- [About this exercise]:
Answer these from the album review below:
1. Which record label signed A Euphonious Wail?
2. Who produced the band's 1973 debut?
3. Who drew the album's cover?

- [Passage to read]:
=======

Saturday, January 24, 2009


Heavily influenced by San Francisco bands (Big Brother and the Trucking Company and The Jefferson Airplane quickly come to mind), the Santa Rosa, California-based A Euphonious Wail was roughly five years behind creative and popular tastes. Not that it stopped a struggling Kapp Records from signing the quintet.

Built around the talents of drummer Doug Hoffman, keyboardist Bart Libby, singer Suzanne Rey, singer/guitarist Steve Tracy and bassist Gary Violetti, the band's self-titled 1973 debut teamed them with producer Brian Ingoldsby (Lowell Levinger of Youngbloods fame reportedly also helped out). while "A Euphonious Wail" had a couple of moments, for the most part the LP was surprisingly lame and uninspired. As lead vocalists Rey and Tracy had decent, if unexceptional voices (though Rey tended to screech in the higher registers). The same type of limitations were true of the band as songwriters (all but Hoffman contributing material). Taken individually guitar and keyboard propelled rockers such as "Pony", "We've Got the Chance", "When I Start To Live" and "F#" weren't bad, but stretched over an entire album, there simply wasn't much to stand out. The band were even less successful when they tried slowing things down - check out the lame ballads "Did You Ever" and "I Want To Be a Star". (The Michael Hawes cover drawing was interesting. Depending on how you looked at it you saw something completely abstract, or possibly obscene.) Needless to say, the album vanished without a trace, followed in short order by the banD.

=======

- [Entries provided]:
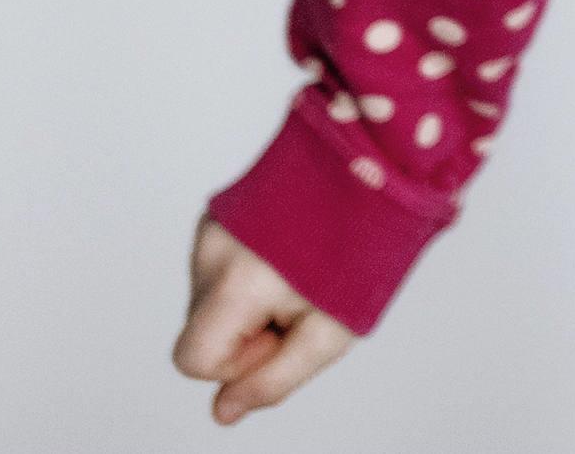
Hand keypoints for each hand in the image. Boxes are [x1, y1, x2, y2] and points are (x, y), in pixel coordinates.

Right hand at [173, 211, 356, 423]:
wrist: (383, 163)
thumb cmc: (364, 249)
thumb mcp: (331, 330)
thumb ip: (273, 380)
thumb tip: (223, 413)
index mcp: (231, 281)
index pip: (191, 360)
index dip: (238, 364)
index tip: (284, 331)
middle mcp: (210, 249)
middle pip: (204, 330)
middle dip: (249, 330)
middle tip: (306, 294)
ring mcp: (212, 224)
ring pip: (213, 300)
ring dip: (252, 300)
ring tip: (306, 265)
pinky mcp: (222, 210)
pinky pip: (221, 268)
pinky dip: (252, 272)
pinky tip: (295, 248)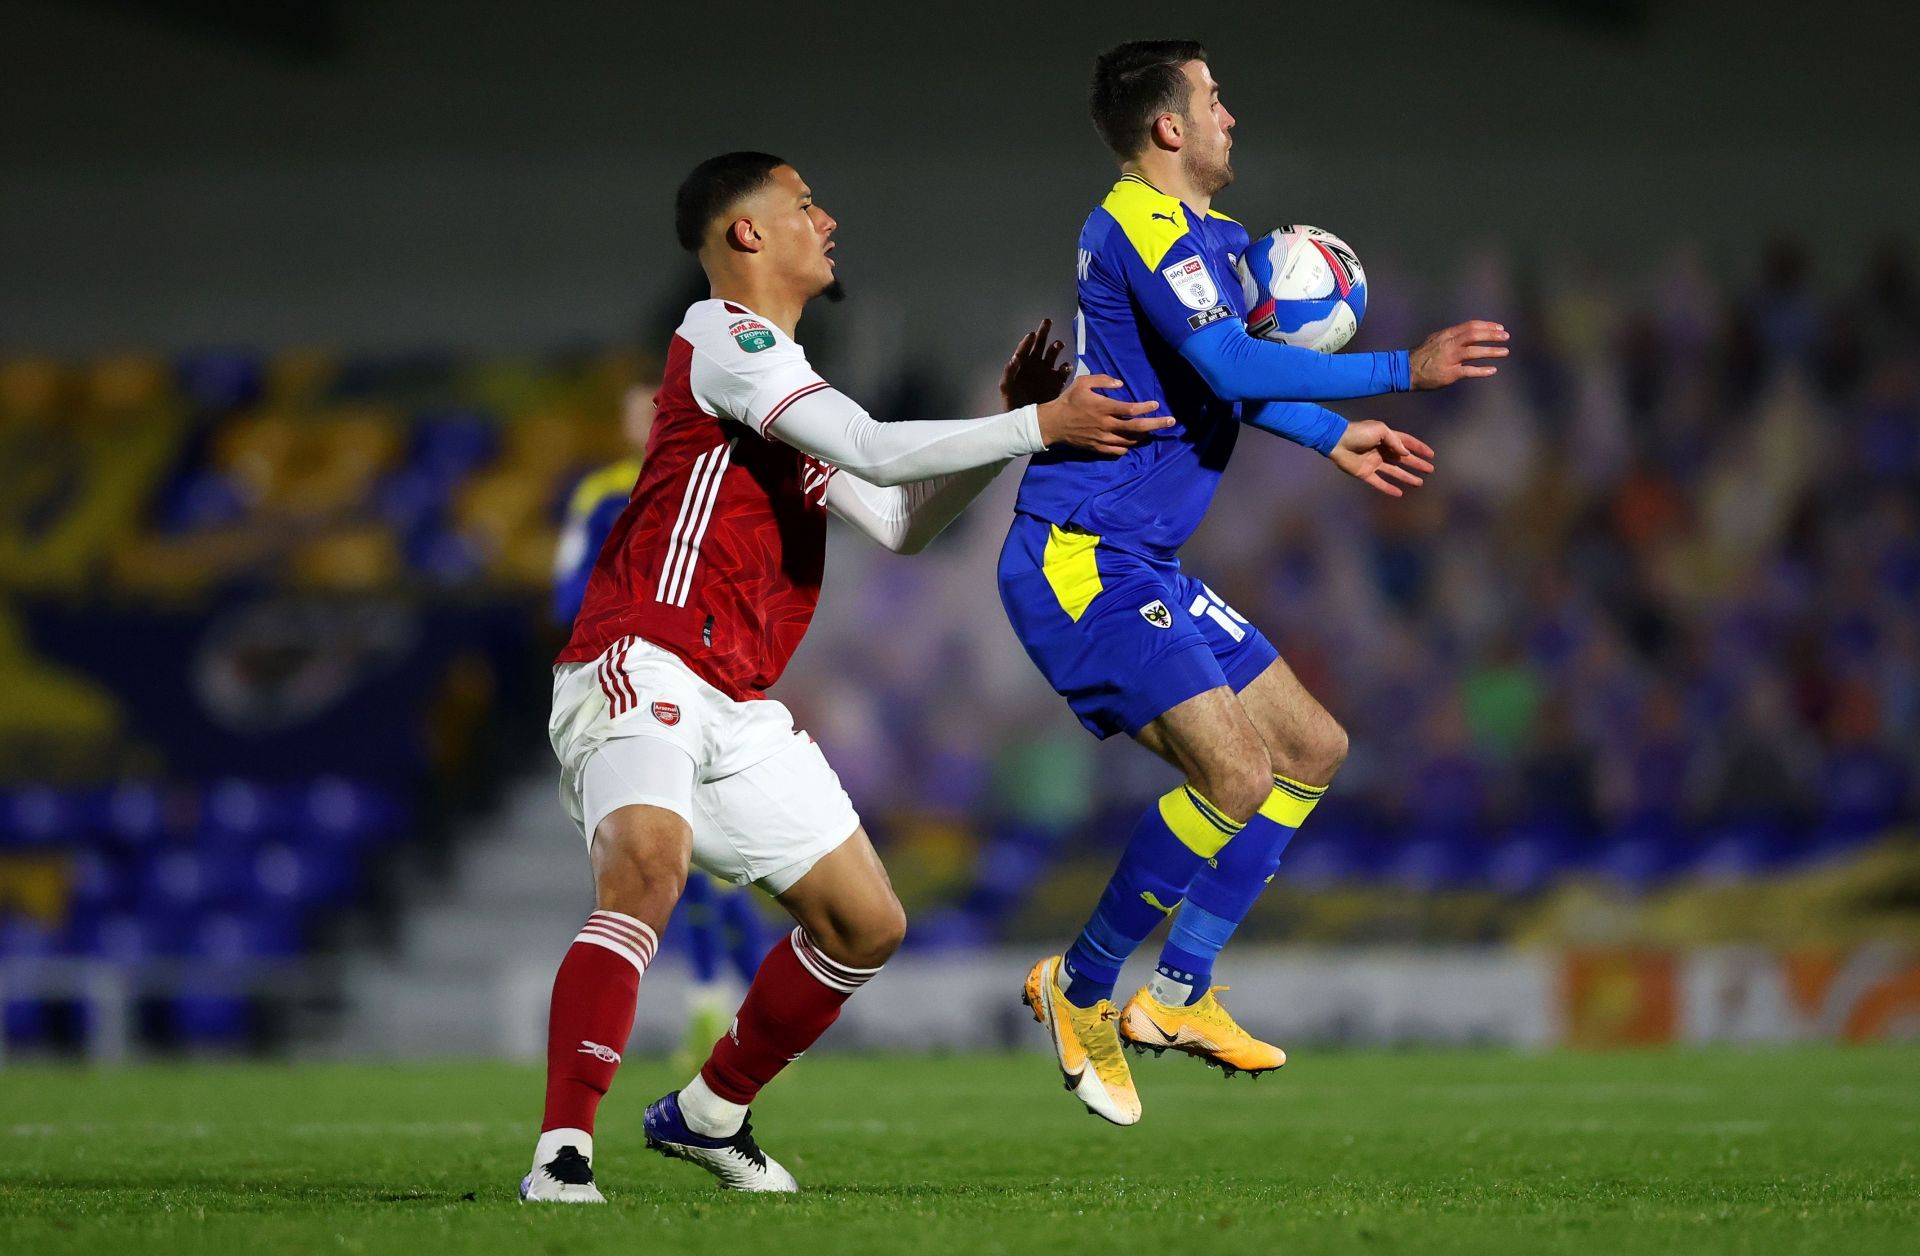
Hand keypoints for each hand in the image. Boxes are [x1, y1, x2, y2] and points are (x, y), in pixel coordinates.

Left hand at [1000, 318, 1073, 408]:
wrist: (1027, 422)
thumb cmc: (1013, 404)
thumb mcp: (1006, 389)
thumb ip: (1008, 373)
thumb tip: (1014, 358)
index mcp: (1021, 365)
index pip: (1024, 349)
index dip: (1027, 341)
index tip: (1031, 334)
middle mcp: (1035, 365)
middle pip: (1040, 345)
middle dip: (1043, 333)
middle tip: (1047, 321)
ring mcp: (1047, 373)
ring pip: (1053, 354)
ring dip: (1056, 347)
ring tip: (1058, 345)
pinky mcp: (1058, 383)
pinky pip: (1064, 371)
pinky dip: (1065, 367)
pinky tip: (1065, 367)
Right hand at [1035, 374, 1171, 454]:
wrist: (1052, 424)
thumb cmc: (1068, 400)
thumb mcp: (1083, 383)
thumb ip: (1103, 380)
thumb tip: (1121, 384)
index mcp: (1103, 407)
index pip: (1130, 409)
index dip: (1146, 408)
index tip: (1156, 405)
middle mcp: (1106, 425)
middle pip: (1137, 427)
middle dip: (1156, 424)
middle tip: (1171, 422)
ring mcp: (1103, 439)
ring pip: (1130, 441)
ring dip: (1143, 435)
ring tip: (1150, 430)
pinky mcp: (1098, 448)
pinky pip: (1118, 451)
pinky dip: (1128, 447)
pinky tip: (1132, 441)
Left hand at [1329, 420, 1434, 497]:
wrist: (1337, 441)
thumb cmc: (1358, 432)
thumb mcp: (1380, 430)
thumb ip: (1394, 441)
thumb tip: (1406, 453)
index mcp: (1386, 438)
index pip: (1407, 443)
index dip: (1419, 448)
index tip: (1431, 455)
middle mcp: (1381, 450)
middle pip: (1403, 459)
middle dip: (1417, 464)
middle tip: (1430, 470)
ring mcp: (1374, 463)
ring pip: (1394, 471)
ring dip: (1407, 477)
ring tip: (1419, 483)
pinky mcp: (1365, 473)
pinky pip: (1379, 483)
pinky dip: (1389, 488)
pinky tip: (1399, 493)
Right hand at [1409, 320, 1508, 388]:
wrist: (1405, 370)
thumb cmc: (1421, 356)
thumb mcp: (1435, 340)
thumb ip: (1451, 337)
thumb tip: (1468, 333)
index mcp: (1446, 335)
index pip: (1471, 326)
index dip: (1487, 326)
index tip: (1499, 327)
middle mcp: (1449, 344)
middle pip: (1474, 335)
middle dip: (1492, 335)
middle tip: (1505, 337)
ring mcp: (1449, 359)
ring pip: (1474, 351)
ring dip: (1491, 351)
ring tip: (1505, 352)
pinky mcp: (1449, 374)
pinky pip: (1468, 371)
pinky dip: (1482, 371)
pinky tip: (1492, 370)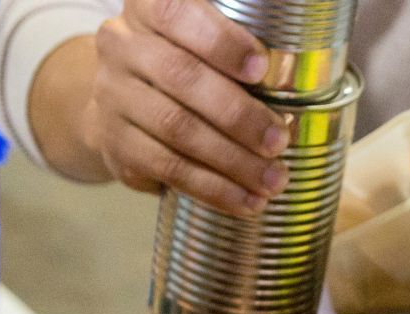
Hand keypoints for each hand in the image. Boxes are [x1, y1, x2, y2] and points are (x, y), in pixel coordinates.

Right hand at [82, 0, 289, 212]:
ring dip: (231, 160)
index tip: (262, 68)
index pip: (177, 14)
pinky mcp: (115, 142)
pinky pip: (168, 167)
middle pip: (180, 76)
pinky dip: (212, 188)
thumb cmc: (182, 66)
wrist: (122, 105)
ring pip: (176, 128)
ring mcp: (113, 95)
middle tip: (278, 140)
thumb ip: (234, 50)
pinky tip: (245, 200)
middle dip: (238, 113)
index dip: (220, 42)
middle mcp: (121, 46)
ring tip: (271, 180)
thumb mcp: (199, 42)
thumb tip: (296, 78)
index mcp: (147, 8)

=======

- [Exercise output]:
1. Kapp Records
2. Brian Ingoldsby
3. Michael Hawes